(Collected data)
⟨

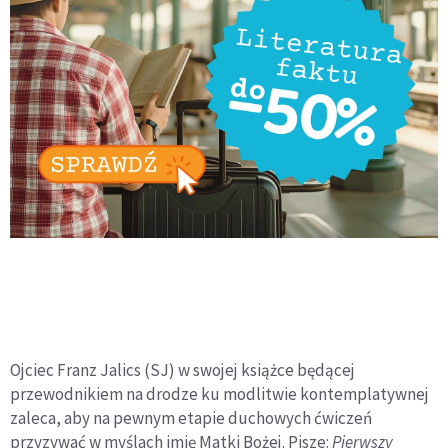
Ojciec Franz Jalics (SJ) w swojej książce będącej
przewodnikiem na drodze ku modlitwie kontemplatywnej
zaleca, aby na pewnym etapie duchowych ćwiczeń
przyzywać w myślach imię Matki Bożej. Pisze:
Pierwszy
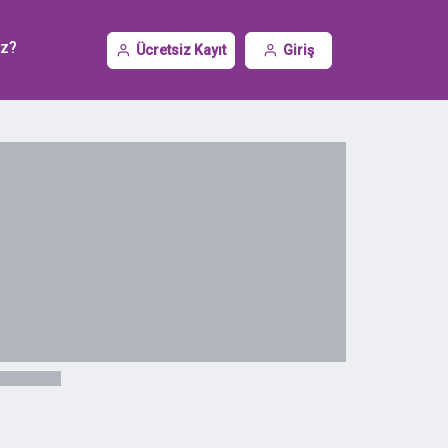
iz?
Ücretsiz Kayıt
Giriş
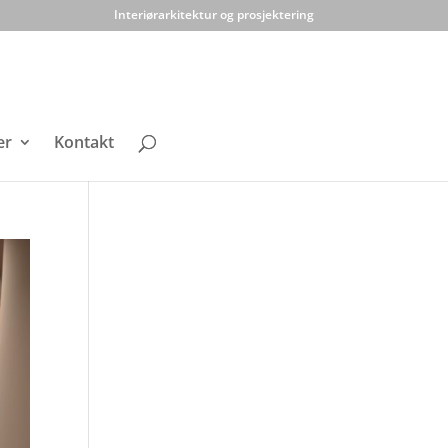
Interiørarkitektur og prosjektering
er
Kontakt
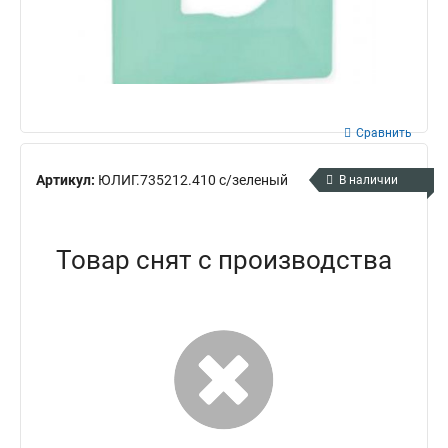
Сравнить
Артикул:
ЮЛИГ.735212.410 с/зеленый
В наличии
Товар снят с производства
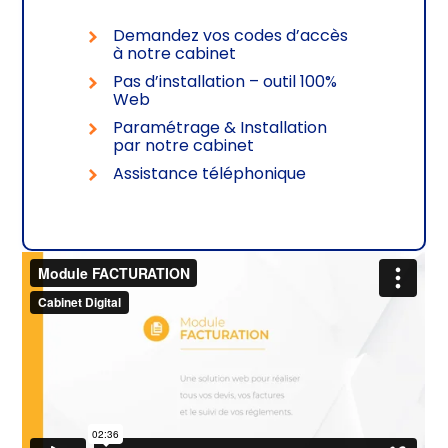
Demandez vos codes d’accès
à notre cabinet
Pas d’installation – outil 100%
Web
Paramétrage & Installation
par notre cabinet
Assistance téléphonique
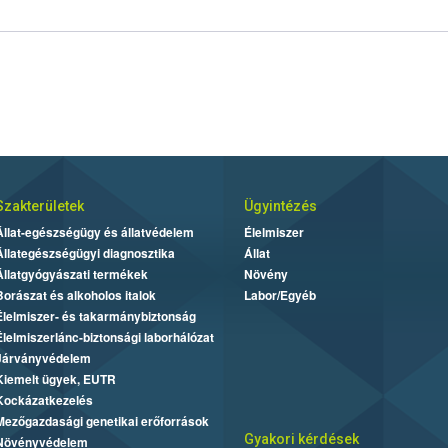
Szakterületek
Ügyintézés
Állat-egészségügy és állatvédelem
Élelmiszer
Állategészségügyi diagnosztika
Állat
Állatgyógyászati termékek
Növény
Borászat és alkoholos italok
Labor/Egyéb
Élelmiszer- és takarmánybiztonság
Élelmiszerlánc-biztonsági laborhálózat
Járványvédelem
Kiemelt ügyek, EUTR
Kockázatkezelés
Mezőgazdasági genetikai erőforrások
Gyakori kérdések
Növényvédelem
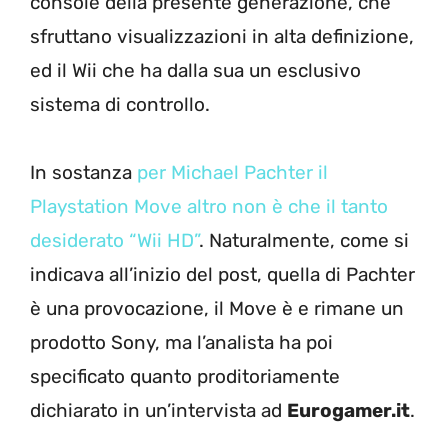
console della presente generazione, che
sfruttano visualizzazioni in alta definizione,
ed il Wii che ha dalla sua un esclusivo
sistema di controllo.
In sostanza
per Michael Pachter il
Playstation Move altro non è che il tanto
desiderato “Wii HD”
. Naturalmente, come si
indicava all’inizio del post, quella di Pachter
è una provocazione, il Move è e rimane un
prodotto Sony, ma l’analista ha poi
specificato quanto proditoriamente
dichiarato in un’intervista ad
Eurogamer.it
.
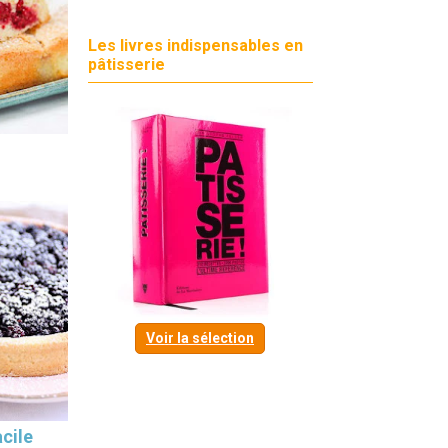
Les livres indispensables en
pâtisserie
Voir la sélection
cile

⟩

▶ _WORK INSTRUCTION_
Starting with the first line of the data above and ending with the line containing "Kockázatkezelés", please restate every line exactly, leaving images out.

▶ _EXPECTED OUTPUT_
Ojciec Franz Jalics (SJ) w swojej książce będącej
przewodnikiem na drodze ku modlitwie kontemplatywnej
zaleca, aby na pewnym etapie duchowych ćwiczeń
przyzywać w myślach imię Matki Bożej. Pisze:
Pierwszy
iz?
Ücretsiz Kayıt
Giriş
Interiørarkitektur og prosjektering
er
Kontakt
Сравнить
Артикул:
ЮЛИГ.735212.410 с/зеленый
В наличии
Товар снят с производства
Demandez vos codes d’accès
à notre cabinet
Pas d’installation – outil 100%
Web
Paramétrage & Installation
par notre cabinet
Assistance téléphonique
Szakterületek
Ügyintézés
Állat-egészségügy és állatvédelem
Élelmiszer
Állategészségügyi diagnosztika
Állat
Állatgyógyászati termékek
Növény
Borászat és alkoholos italok
Labor/Egyéb
Élelmiszer- és takarmánybiztonság
Élelmiszerlánc-biztonsági laborhálózat
Járványvédelem
Kiemelt ügyek, EUTR
Kockázatkezelés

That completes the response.